CalRecycle, Sacramento, California, has disapproved the proposed Carpet Stewardship Plan submitted by the Carpet America Recovery Effort (CARE), Dalton, Georgia, after a public hearing, held May 15, 2018, because the proposal did not meet core requirements of California’s Carpet Recycling Act.
Sections of the plan that did not hold up to statutory requirements included grants, subsidies, incentives and the funding mechanism. In addition, the CalRecycle staff found insufficiencies with performance goals, adherence to the State Waste Hierarchy and program transparency with California fee money for effective oversight.
Thomas Helme, an environmental justice advocate for Valley Improvement Project in Stanislaus County, supported CalRecycle’s decision, pointing out that as a rural jurisdiction with zero carpet recycling locations, residents are paying into—and not benefiting from—this program.
“We believe that CARE has demonstrated it is not a good steward of California fee money,” says Heidi Sanborn, executive director of the National Stewardship Action Council (NSAC), Sacramento, California. “We had a failure of carpet collectors in Sacramento who left two acres [of carpet] stacked two stories tall and left Sacramento County with a million-dollar bill to clean it up.”
In 2010, California became the only state to require carpet manufacturers to implement and manage a stewardship program for carpet recycling. Since passage of the first bill, the carpet industry has failed to achieve the goals set forth by the legislation, and CalRecycle has upheld fines for incompliance. A new carpet recycling law, sponsored by the NSAC, went into effect Jan. 1, 2018, changing carpet recycling requirements in California. As a result, two large companies, Aquafil and Interface, communicated interest in opening facilities and creating “green” jobs in California.
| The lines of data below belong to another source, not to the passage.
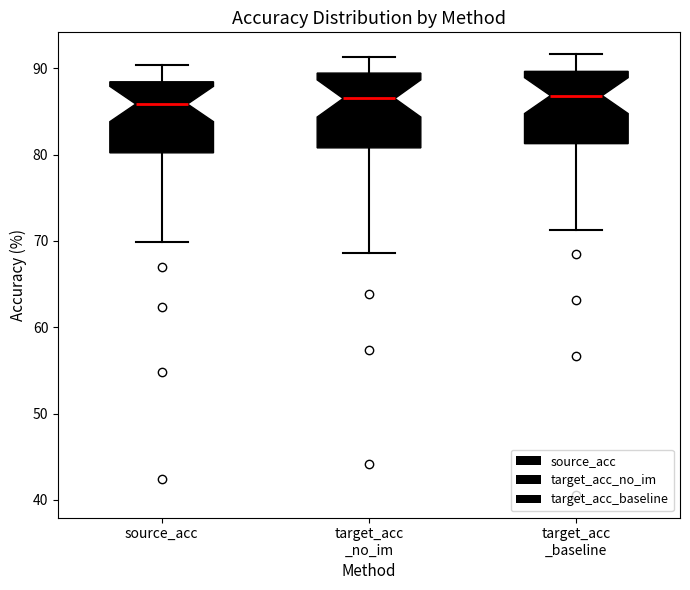

Reading left to right, transcribe this box plot: for each box, give where its median line is, the range the box spans, and where its two whiskers end, as read against the y-axis. The values are not printed on the chart, so give them approximately, as read against the axis.

source_acc: median 86, box 80 to 88, whiskers 70 to 90
target_acc _no_im: median 87, box 81 to 89, whiskers 69 to 91
target_acc _baseline: median 87, box 81 to 90, whiskers 71 to 92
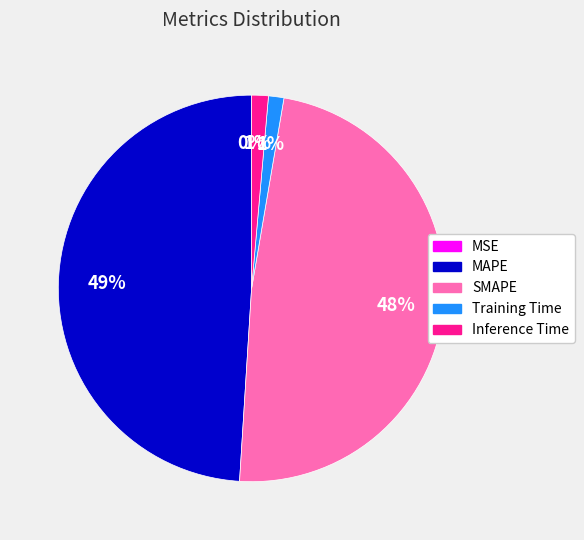

Is it true that MAPE is 41% of the pie?

False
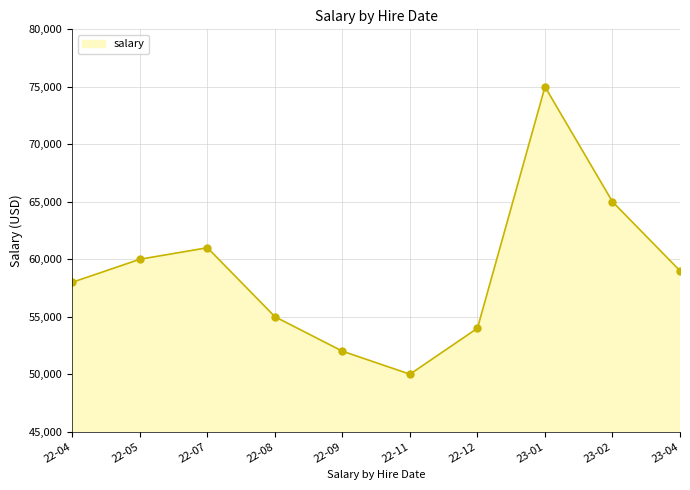

The value at 22-04 is 58000. True or false?

True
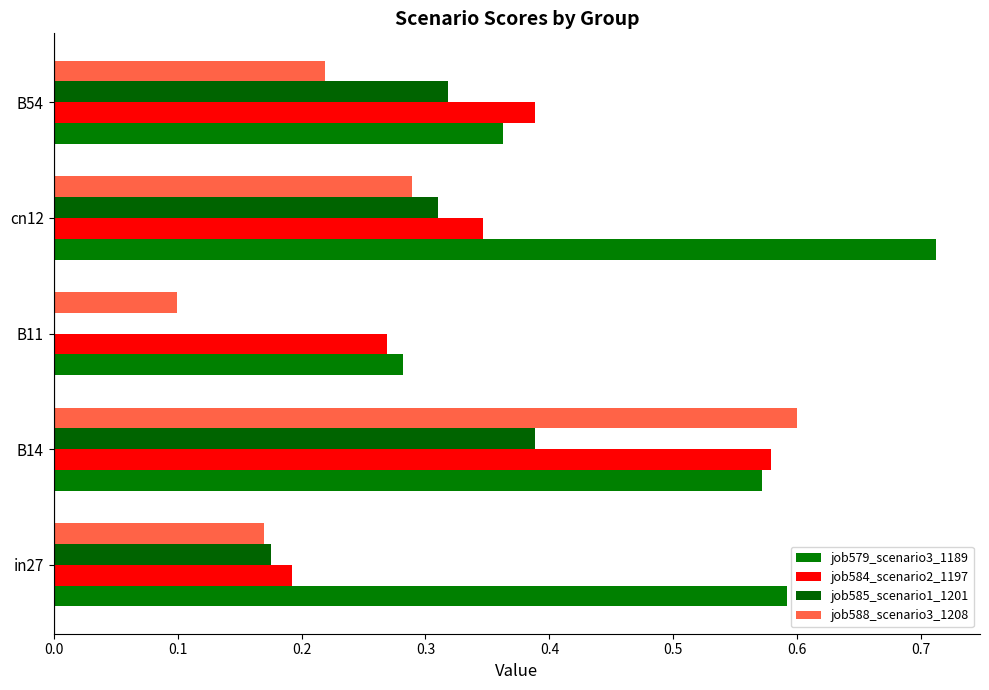

What is the minimum value for job588_scenario3_1208?

0.1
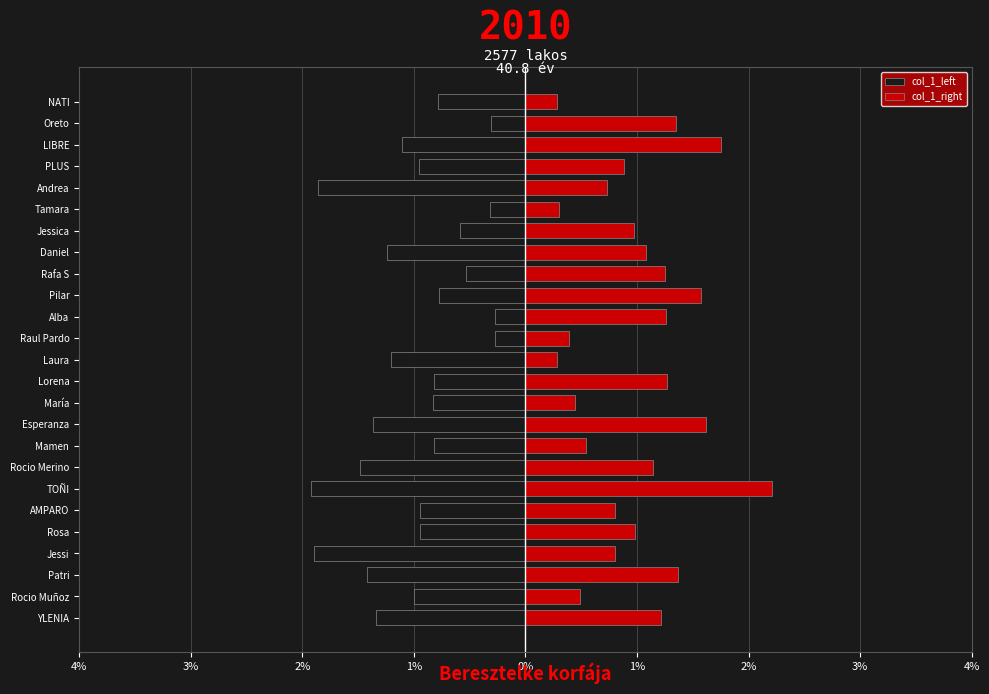

What is the value of the col_1_left bar at the 1st from the left?

-1.3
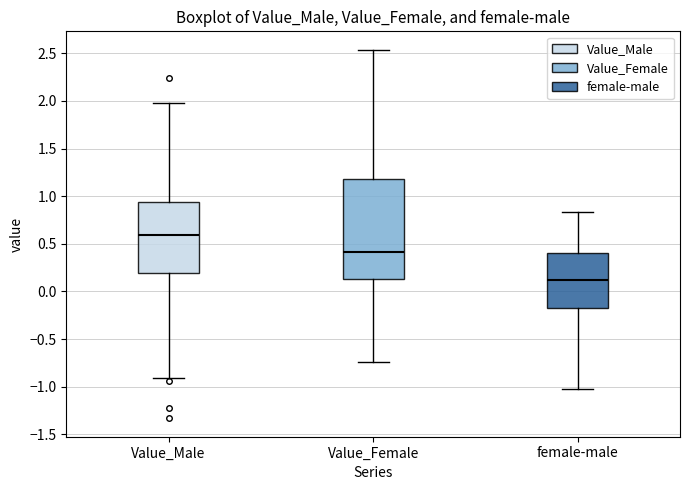

Where is the upper edge of the box for Value_Female on the y-axis? The values are not printed on the chart, so give them approximately, as read against the axis.

1.20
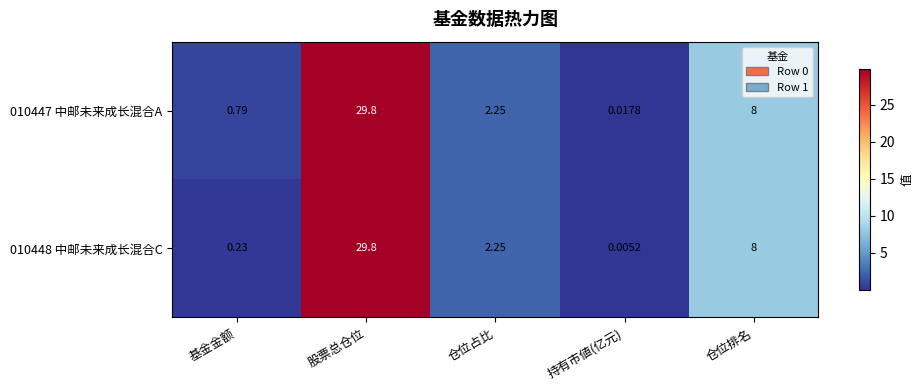

Where is 010447 中邮未来成长混合A nearest to the value 14?

仓位排名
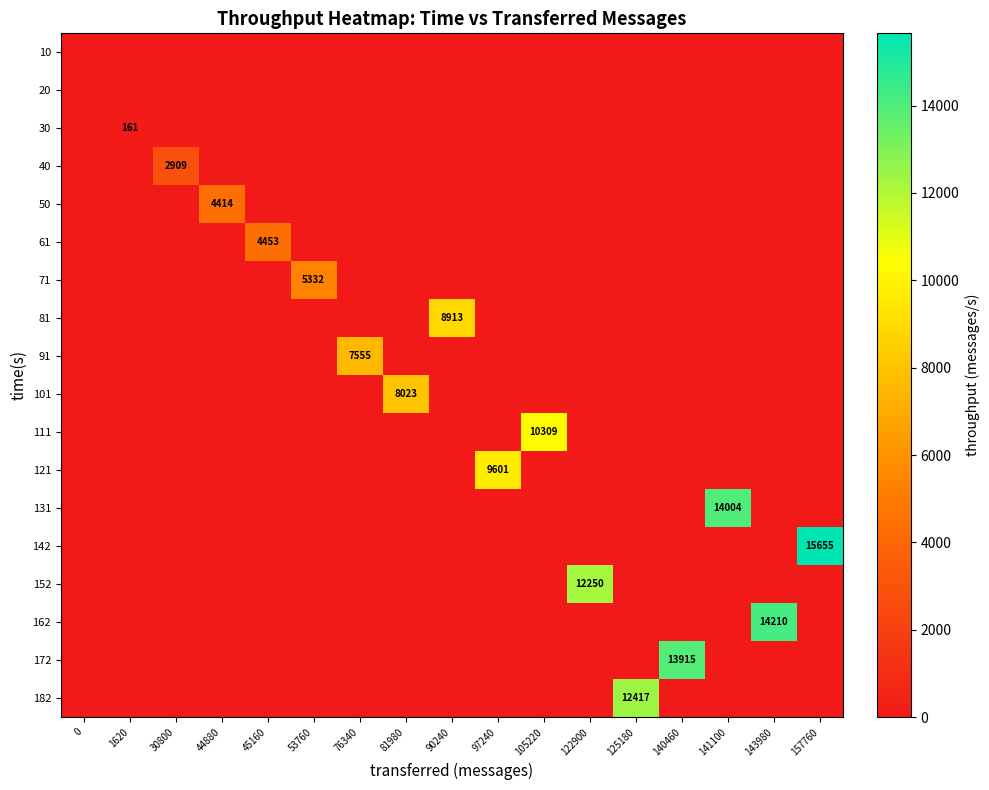

List the labels in order of 162 value, largest first.

143980, 0, 1620, 30800, 44880, 45160, 53760, 76340, 81980, 90240, 97240, 105220, 122900, 125180, 140460, 141100, 157760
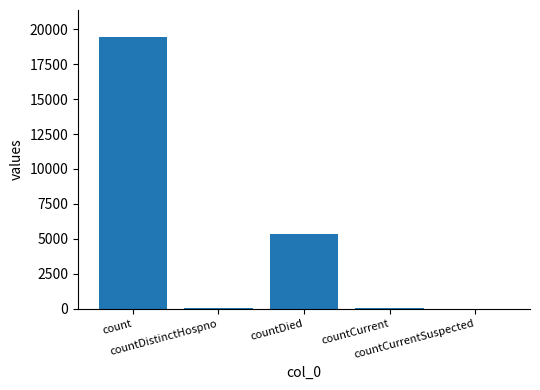

Are the bars grouped side by side (vs. stacked)?

No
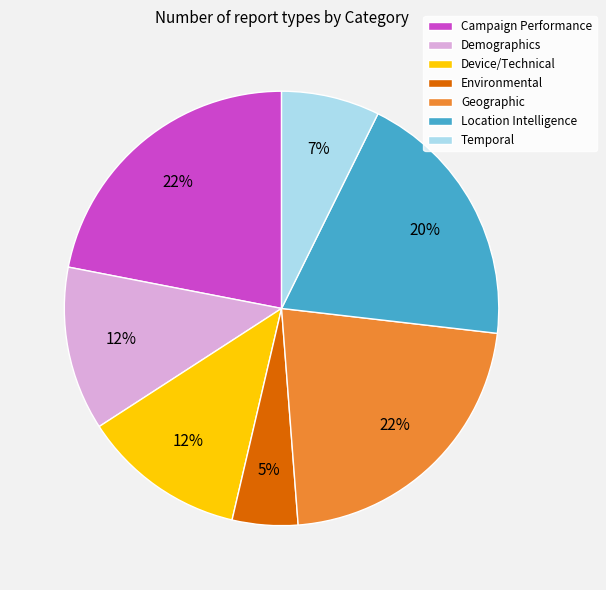

What is the smallest slice in the pie chart?

Environmental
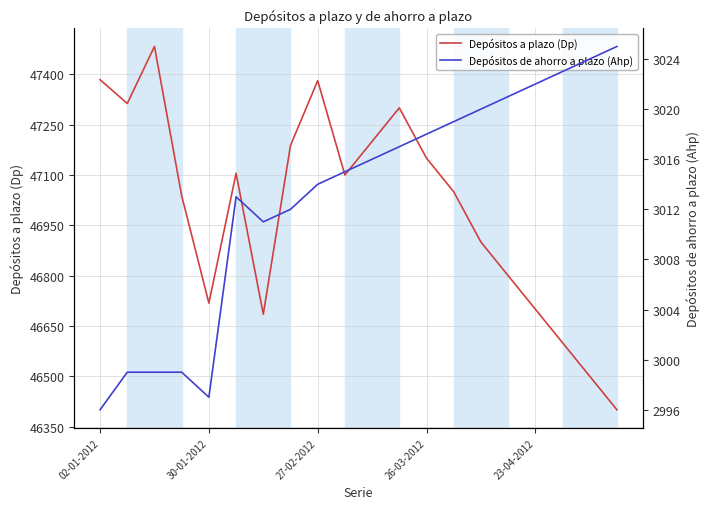

The Depósitos a plazo (Dp) series shows 62105 at 19. True or false?

False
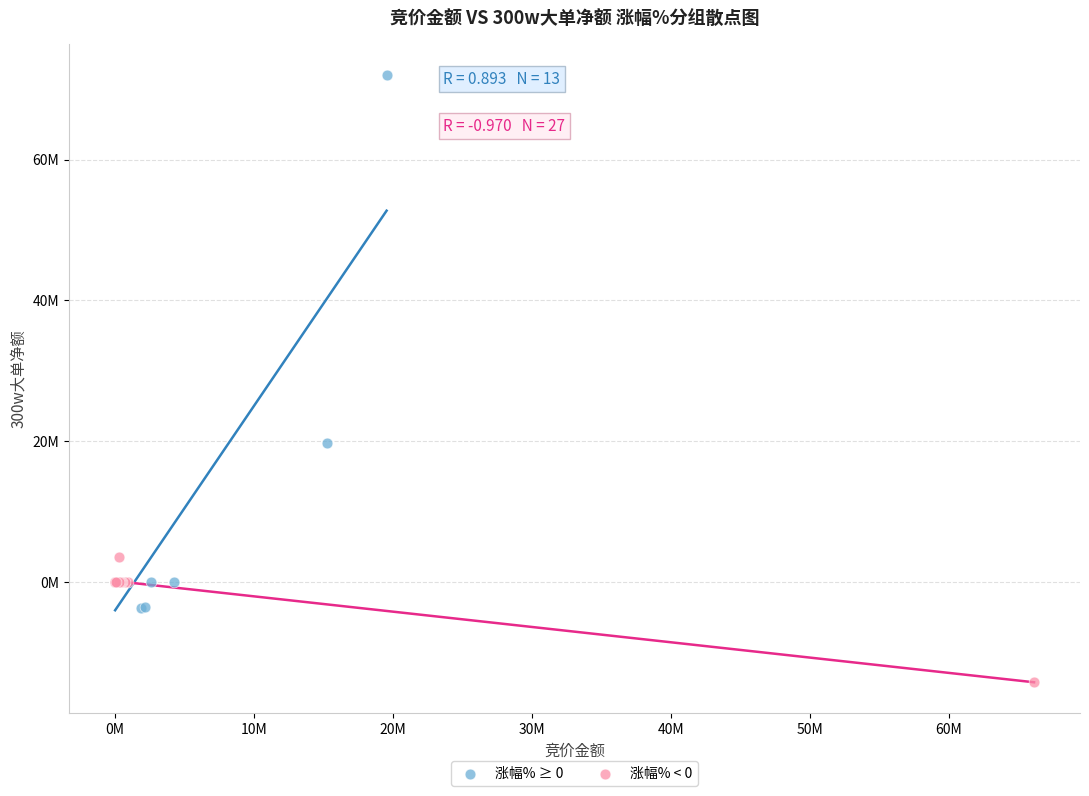

What are all the series names shown in the legend?

涨幅% ≥ 0, 涨幅% < 0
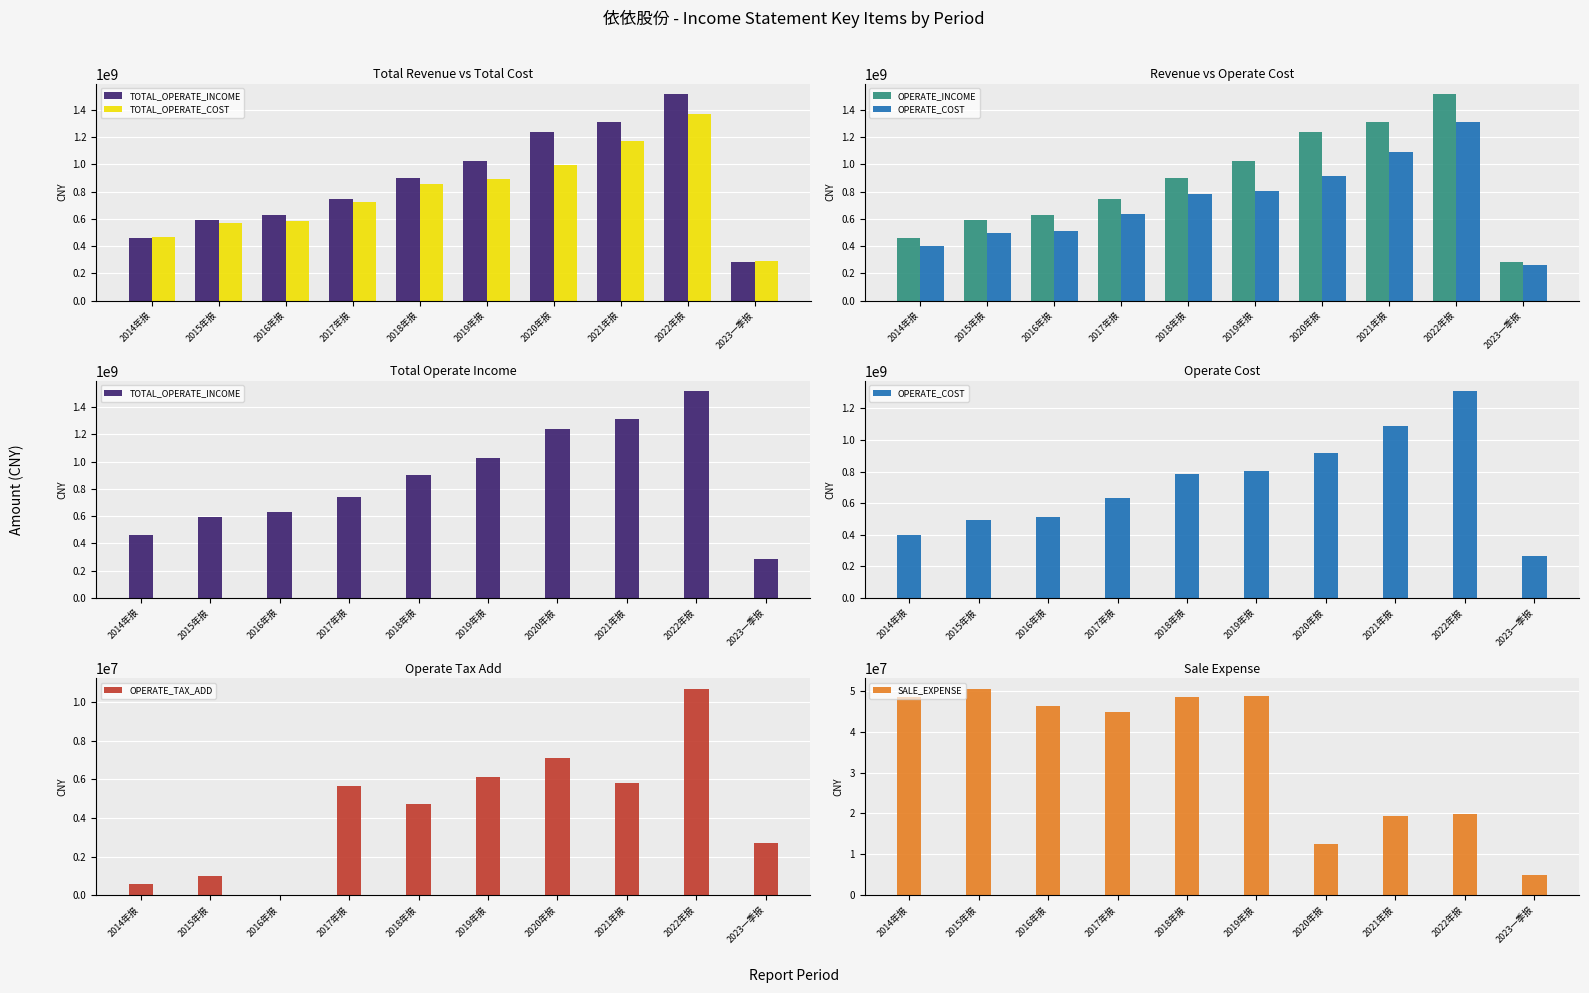

The TOTAL_OPERATE_COST series shows 611235615.8 at 2020年报. True or false?

False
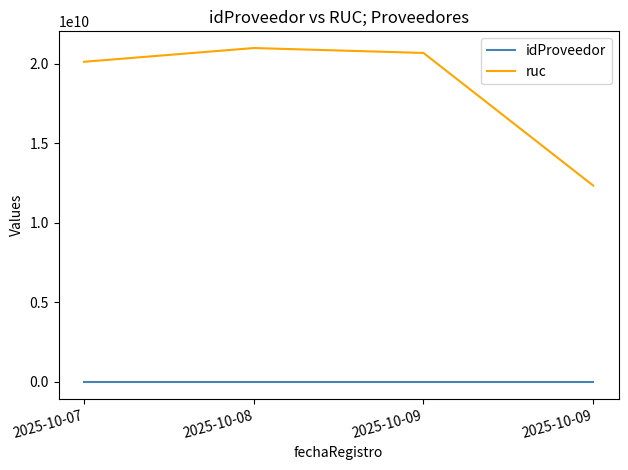

How many series are shown in this chart?

2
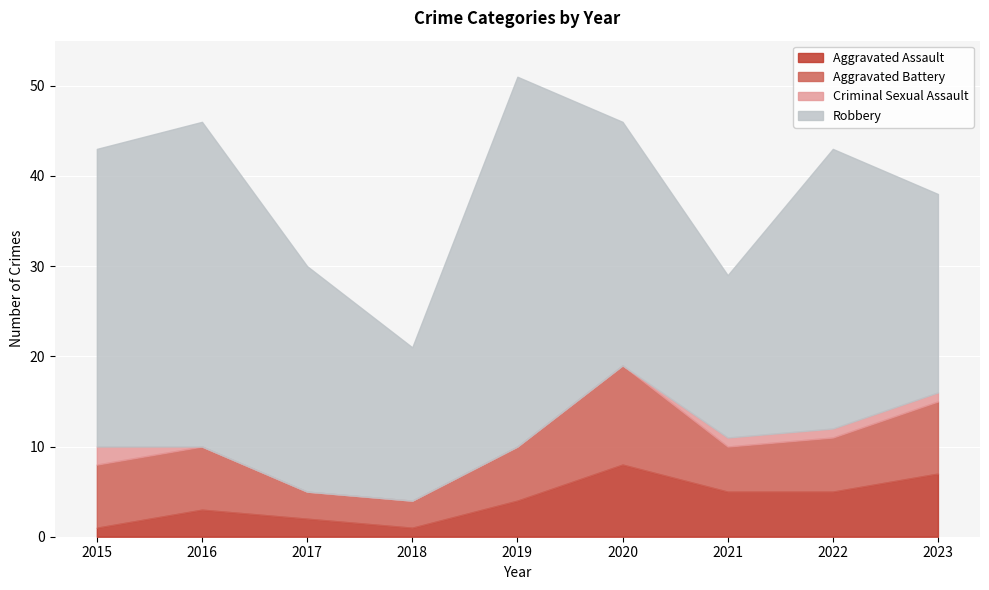

What is the value of the Aggravated Battery point at the 9th from the left?

8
Architects, designers and procurement specialists play a critical role in driving a greener market by purchasing recyclable carpet, says CalRecycle. New carpet procurement standards increasingly call for easily recyclable products to align their construction practices with the circular economy, including San Francisco standards for carpet installed in city-funded projects like public schools, libraries and government buildings.
Founded in 2015 as an affiliate of the California Product Stewardship Council, NSAC is a nonprofit organization that engages primarily in lobbying and advocacy work for extended producer responsibility and product stewardship anywhere in the U.S. and at any level of government interested in legislation that drives a circular economy.